◆ QUOTED PASSAGE
_ _ _ _
John Reardon celebrates a relationship between British and German Christians

 

Jesus told a parable about a mustard seed to remind his hearers that with God the smallest beginnings can produce amazing results. Who would have thought that God could use a packet of egg powder, a marmalade pudding and a tin of sardines to begin a relationship between British and German Christians that has brought untold pleasure to hundreds of people in both countries!

 

In 1946, in response to news about the hardships being experienced by Germans in the aftermath of war, the Congregational Church at Shelley Road, Worthing, sent two food parcels to the minister of the Protestant Church in Wolfstein in the Palatinate, a region of south west Germany renowned for its vineyards. The Worthing church had been alerted to the plight of the people there by a German living locally who had travelled to see relatives and was shocked at what she had found.

 

signs of reconciliation

 

Besides the three food items mentioned the parcels also contained semolina, tins of corned beef, a tin of ideal milk and half a pound of tea. The parcels were received as a sign of reconciliation and for over ten years the Worthing church continued to send food, clothing, soap and lots of bars of chocolate - 161 parcels altogether. By the time the parcels were no longer needed, Germany was well on the way to economic recovery. Meanwhile, however, the link between Worthing and Wolfstein had deepened and broadened.

 

Three young people from Worthing, two of whom are still alive, went to Wolfstein in 1949 and the Worthing church paid for four young Germans to return the visit a few days later. While in the Palatinate the young people from England visited the leadership of the Palatinate Church. Two years later their minister, the Revd Barnard Spaull, also met the Church President and other church leaders and he came back determined to persuade the officers of the Congregational Union of England and Wales (CUEW) to broaden the relationship which Worthing had initiated.

 

Those early visits paved the way for negotiations under the auspices of the International Congregational Council (ICC) which led, in 1956, to an agreement between the Palatinate Church and the members of the ICC for “unrestricted communion of pulpit and the Lord’s Table”. In 1957 that agreement was ratified publicly in a celebratory service in Speyer, the ancient capital of the Palatinate, attended by 2500 people. In 1958 a similar service was held in London at the invitation of CUEW.

 

Since then the relationship has developed in remarkable ways. The original agreement was an open invitation for ministers to preach and preside at Holy Communion in each other’s churches and before long a Congregational minister, the Revd Ernest Dawe, left his congregation in Dalston, London, to serve for a few years as a minister in the German town of Ludwigshafen. He stayed there for the rest of his life and a house for recovering alcoholics is named after him in Ludwigshafen, a reminder of how much he was loved by the people of his adopted country. Ernest Dawe was not the only one to respond to the invitation. Harold Tonks served twice in the Palatinate and from Germany Martin Henninger and Hartmut Eder have been ministers in United Reformed congregations.
_ _ _ _
◆ GIVEN DATA

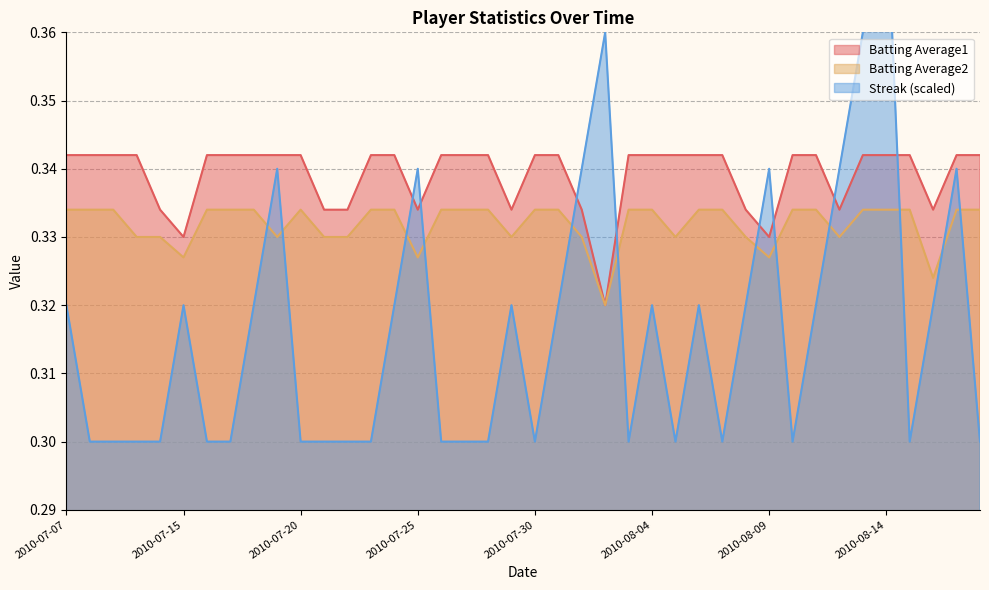

Which series has the widest spread of values?

Streak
_ _ _ _
◆ WORK REQUEST A
According to the account of the link between British and German Christians, why did the Congregational Church at Shelley Road, Worthing, send food parcels to Wolfstein in 1946?
◆ WORK REQUEST B
Restate the passage from the account of the Worthing–Wolfstein link, starting at "In 1946, in" and ending at "she had found.", and substitute "relief packages" for "food parcels".

◆ ANSWER A
The church was responding to news of the hardships Germans were experiencing after the war. A German who lived locally had alerted it to their plight after she traveled to see relatives there and was shocked at what she found.

◆ ANSWER B
In 1946, in response to news about the hardships being experienced by Germans in the aftermath of war, the Congregational Church at Shelley Road, Worthing, sent two relief packages to the minister of the Protestant Church in Wolfstein in the Palatinate, a region of south west Germany renowned for its vineyards. The Worthing church had been alerted to the plight of the people there by a German living locally who had travelled to see relatives and was shocked at what she had found.